Parallelizing Monte Carlo Simulation

🏆 This feature requires compute resources

MecSimCalc supports multiprocessing when higher compute resources are chosen. For more information, visit the code optimization page.

Overview

The Monte Carlo Simulation can be parallelized by implementing multiprocessing. This can significantly enhance the speed of the Monte Carlo Simulation.
Note: This only applies to greater than 2 vCPUs and requires subscription to higher compute resources on MecSimCalc. alt text

Here is a comparison in the time the program takes to run between using multiprocessing and running the program serially in a simple Monte Carlo Simulation program with O(n) time complexity:
alt text

Multiprocessing will exponentially reduce the time taken to run the program as the number of CPU cores increase, whereas the execution time remains constant without multiprocessing.
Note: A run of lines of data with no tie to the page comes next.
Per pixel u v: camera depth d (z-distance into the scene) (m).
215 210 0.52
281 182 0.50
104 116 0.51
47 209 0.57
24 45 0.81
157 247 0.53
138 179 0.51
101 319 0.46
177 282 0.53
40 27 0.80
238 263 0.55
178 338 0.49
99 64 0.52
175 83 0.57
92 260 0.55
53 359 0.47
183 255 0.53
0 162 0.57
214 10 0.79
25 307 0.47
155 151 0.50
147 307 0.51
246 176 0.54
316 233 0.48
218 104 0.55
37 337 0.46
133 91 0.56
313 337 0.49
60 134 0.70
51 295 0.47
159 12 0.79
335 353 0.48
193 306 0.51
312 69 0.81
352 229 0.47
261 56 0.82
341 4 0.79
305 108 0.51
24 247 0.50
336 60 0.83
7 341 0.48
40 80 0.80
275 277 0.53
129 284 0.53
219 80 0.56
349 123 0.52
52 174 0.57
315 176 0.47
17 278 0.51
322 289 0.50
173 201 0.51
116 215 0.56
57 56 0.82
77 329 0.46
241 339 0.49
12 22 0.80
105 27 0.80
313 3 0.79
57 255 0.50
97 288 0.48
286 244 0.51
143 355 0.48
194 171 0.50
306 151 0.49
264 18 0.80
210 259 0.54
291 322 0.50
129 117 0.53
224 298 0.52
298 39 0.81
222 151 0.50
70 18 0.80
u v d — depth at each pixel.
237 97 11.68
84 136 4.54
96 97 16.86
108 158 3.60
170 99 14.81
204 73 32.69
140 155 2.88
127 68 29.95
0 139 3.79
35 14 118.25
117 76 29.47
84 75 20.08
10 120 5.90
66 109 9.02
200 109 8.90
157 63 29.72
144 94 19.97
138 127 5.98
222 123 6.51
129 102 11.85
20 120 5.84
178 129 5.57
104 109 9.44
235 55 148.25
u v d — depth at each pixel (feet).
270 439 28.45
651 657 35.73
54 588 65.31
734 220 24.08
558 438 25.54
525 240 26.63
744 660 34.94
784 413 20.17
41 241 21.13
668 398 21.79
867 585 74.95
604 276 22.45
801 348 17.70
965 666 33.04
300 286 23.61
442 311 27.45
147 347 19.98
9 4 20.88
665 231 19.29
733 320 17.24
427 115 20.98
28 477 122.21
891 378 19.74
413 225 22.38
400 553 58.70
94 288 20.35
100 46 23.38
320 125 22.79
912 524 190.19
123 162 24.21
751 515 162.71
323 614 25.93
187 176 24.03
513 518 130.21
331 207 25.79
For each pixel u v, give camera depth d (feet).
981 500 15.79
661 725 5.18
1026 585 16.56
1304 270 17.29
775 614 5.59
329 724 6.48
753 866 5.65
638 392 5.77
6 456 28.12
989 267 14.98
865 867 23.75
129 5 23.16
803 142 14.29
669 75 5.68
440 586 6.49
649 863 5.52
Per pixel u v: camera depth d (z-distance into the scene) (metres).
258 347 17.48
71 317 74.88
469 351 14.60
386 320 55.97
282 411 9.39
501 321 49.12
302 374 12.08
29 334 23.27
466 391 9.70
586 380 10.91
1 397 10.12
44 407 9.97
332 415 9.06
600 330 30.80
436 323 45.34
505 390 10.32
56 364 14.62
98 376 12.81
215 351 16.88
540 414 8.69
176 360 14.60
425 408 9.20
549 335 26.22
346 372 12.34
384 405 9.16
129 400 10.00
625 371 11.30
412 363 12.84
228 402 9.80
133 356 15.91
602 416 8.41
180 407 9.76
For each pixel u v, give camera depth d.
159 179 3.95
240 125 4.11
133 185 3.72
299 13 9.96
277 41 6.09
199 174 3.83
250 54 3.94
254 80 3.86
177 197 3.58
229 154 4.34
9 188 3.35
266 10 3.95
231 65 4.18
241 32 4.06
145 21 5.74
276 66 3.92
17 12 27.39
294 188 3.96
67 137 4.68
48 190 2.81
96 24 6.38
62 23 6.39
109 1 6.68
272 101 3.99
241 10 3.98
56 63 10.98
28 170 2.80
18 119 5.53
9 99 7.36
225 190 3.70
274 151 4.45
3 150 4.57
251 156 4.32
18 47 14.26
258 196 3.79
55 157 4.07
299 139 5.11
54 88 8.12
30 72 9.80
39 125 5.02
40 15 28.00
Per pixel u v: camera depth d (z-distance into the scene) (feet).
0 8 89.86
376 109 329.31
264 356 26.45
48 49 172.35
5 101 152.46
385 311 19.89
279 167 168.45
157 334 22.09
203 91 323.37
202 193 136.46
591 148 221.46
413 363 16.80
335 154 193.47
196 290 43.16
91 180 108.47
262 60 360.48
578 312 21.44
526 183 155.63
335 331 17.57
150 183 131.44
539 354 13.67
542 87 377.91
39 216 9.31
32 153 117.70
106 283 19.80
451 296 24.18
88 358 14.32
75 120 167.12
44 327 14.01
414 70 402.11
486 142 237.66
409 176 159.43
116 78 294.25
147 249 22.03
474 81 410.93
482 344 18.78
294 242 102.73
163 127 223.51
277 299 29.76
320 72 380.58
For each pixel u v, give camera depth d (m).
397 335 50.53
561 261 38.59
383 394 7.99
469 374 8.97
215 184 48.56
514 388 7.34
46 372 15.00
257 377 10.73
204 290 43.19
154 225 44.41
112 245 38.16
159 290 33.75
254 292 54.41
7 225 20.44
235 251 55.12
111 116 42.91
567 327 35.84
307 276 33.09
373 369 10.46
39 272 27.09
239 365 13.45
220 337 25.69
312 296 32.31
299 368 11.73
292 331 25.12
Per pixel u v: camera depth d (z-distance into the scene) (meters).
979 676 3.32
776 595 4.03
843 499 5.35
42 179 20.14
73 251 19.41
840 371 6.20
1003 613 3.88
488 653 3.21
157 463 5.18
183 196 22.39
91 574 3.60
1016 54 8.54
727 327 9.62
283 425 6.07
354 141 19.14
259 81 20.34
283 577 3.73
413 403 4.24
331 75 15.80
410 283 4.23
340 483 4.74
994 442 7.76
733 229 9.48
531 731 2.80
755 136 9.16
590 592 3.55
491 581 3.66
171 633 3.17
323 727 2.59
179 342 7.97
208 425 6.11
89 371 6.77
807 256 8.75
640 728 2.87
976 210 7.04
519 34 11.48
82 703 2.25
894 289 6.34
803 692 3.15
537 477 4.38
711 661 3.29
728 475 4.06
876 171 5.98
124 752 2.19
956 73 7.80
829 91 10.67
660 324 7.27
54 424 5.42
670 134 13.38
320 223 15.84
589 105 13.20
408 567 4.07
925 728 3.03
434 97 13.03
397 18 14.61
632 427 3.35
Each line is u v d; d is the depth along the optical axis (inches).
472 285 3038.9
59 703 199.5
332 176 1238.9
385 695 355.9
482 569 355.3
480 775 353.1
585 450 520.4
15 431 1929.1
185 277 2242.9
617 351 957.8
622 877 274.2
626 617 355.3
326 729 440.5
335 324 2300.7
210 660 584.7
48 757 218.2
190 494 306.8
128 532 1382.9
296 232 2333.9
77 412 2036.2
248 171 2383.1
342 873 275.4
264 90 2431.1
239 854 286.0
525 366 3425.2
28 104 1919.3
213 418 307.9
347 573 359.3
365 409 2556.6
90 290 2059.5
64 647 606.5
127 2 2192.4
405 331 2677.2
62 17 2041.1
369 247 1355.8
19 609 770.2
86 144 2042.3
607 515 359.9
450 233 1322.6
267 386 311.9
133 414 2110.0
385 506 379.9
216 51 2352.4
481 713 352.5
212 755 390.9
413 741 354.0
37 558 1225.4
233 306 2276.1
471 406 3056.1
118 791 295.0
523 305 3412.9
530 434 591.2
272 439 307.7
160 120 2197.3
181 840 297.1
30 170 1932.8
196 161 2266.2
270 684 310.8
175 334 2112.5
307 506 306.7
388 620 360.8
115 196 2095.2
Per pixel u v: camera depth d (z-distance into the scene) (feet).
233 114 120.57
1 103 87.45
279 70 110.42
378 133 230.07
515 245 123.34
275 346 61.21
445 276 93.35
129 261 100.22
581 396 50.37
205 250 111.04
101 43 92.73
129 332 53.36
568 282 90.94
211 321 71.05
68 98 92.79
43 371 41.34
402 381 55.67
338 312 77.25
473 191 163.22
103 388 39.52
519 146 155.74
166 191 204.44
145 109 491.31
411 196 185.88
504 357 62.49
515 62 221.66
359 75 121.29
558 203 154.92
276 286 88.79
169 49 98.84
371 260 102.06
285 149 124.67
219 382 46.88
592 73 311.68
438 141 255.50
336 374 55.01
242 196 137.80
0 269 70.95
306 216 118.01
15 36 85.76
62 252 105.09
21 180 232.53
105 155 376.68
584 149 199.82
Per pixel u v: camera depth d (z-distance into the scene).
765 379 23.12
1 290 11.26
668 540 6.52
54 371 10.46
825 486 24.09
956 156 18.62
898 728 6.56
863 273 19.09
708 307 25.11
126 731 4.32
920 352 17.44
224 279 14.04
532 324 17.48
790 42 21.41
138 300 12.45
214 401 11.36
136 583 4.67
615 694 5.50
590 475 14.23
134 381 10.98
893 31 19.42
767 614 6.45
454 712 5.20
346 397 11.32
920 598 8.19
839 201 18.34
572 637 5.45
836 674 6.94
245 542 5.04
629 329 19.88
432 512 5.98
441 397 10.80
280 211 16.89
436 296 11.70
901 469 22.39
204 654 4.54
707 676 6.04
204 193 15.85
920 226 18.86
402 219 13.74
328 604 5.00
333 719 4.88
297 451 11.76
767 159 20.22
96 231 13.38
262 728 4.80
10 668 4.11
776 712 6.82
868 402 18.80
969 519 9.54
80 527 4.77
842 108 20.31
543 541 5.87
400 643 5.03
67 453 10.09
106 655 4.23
Here is another comparison between sequential and parallel execution time in a computationally heavy Monte Carlo Simulation program used to determine strain demand in pipes subject to ground movement. More details can be found here.
alt text alt text alt text Similar to the previous example, parallelization consistently reduces program execution time as CPU cores increase regardless of the number of simulations.

Implementing Multiprocessing

This tutorial requires a working Monte Carlo simulation program implemented on MecSimCalc. For more information on how to port your Python program to MecSimCalc, visit Getting Started.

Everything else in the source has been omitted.